First, hospitals must simplify their expectations (policies and procedures). Second, they must streamline navigation through the medical record, making it easier to input information and glean information from the EHR.

Simplifying Policies
Rule number one: “say what you do and do what you say”. Around 80% of regulatory citations are based on deviations from hospital policy rather than a direct regulatory violation. Yet policies and procedures have expanded in recent years for several related reasons:

  1. Regulatory and accreditation surveys tend to focus on the content of policies and procedures since it is difficult for a surveyor to observe actual practice. Surveyor focus on policies has led hospitals to create longer, more complex policies on almost every topic. A highly scrutinized restraint policy grows from a page and a half to 10, 20 or even 30 pages, sometimes overflowing into separate policies for behavioral health vs. general medical settings.
  2. Policies and procedures are often based on pure regulatory myths rather than the true requirements or clinical imperatives.
  3. Hospitals often fail to leverage other ways of communicating expectations to clinicians, such as instructions for use, testing and maintenance forms, training material, or clinical record templates.
  4. Hospitals tend to add pages to their policy and procedure as a means of correcting any regulatory or accreditation citation or when addressing an adverse event.

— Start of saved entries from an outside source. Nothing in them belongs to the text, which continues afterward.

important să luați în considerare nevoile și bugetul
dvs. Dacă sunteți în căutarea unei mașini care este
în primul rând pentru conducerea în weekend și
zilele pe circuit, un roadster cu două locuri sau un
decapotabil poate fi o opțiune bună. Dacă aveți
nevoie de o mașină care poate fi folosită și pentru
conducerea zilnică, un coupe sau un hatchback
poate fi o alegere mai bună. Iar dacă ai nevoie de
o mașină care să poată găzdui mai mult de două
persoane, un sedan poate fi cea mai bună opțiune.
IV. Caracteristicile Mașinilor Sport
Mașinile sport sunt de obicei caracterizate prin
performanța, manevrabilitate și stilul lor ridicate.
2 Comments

But before the hospital can reduce its documentation burden, it must first reduce its policy burden. Hospitals must:

  1. Reduce the number of policies and procedures
  2. Reduce the length of policies and procedures
  3. Clearly specify when certain elements of a clinical process need not be documented
  4. Reality test these expectations through a monitoring, implementation and reinforcement process called “care facilitation”

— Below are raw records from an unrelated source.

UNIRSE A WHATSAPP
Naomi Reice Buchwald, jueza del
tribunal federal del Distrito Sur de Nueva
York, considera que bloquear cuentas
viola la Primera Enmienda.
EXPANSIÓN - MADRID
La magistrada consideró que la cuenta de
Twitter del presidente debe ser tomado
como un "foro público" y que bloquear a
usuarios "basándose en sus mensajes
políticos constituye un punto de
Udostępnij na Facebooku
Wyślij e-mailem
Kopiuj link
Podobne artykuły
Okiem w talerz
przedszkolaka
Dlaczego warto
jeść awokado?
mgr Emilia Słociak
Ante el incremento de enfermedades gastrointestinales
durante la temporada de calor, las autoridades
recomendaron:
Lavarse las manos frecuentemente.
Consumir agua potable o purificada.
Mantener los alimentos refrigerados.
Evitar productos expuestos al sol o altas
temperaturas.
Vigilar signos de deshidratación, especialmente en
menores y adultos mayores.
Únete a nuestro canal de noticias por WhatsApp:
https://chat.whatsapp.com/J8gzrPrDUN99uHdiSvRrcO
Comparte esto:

There are two recommended ground rules leadership should set to help guide the way:

  1. All revised policies must reduce the total number of words by at least 25%
  2. At least two polices or procedures must be retired for every new policy or procedure created

Streamlining Documentation: Less is More
It is not necessary to abandon any particular medical record product or “build” to streamline documentation: existing screens and reports can be simplified by the local EHR administrators. There is no time like the present to begin the following paradigm shifts:

  1. Eliminate unnecessary “structured” data
    Less than 15% of data entered by nursing into structured fields (check boxes, radio buttons, drop-down lists) will ever be aggregated. So adopt narrative notes for any necessary information that doesn’t fall into the vast minority of information that will never be aggregated.
  2. Eliminate redundancy
    Documentation screens are built around a multitude of workflows. Unfortunately a number of fields have been created to capture essentially the same information, emphasizing the necessity to define data carefully and find one and only one field to capture the information.
  3. There is no substitute for critical thinking
    A documentation template or a hard stop is no substitute for critical thinking. Therefore, hospitals typically adopt “care facilitation” as the method of implementing, monitoring and reinforcing practice. Care facilitation is done during the clinical process, reinforcing expectations and monitoring documentation only when the correct clinical process is validated.

This seems like a lot because it is. Although hospitals typically only have 30 days to make big changes in crisis mode, it takes much, much longer to undo the harm inflected by decades of policy and documentation overkill. So, start now. Focus. Simplify.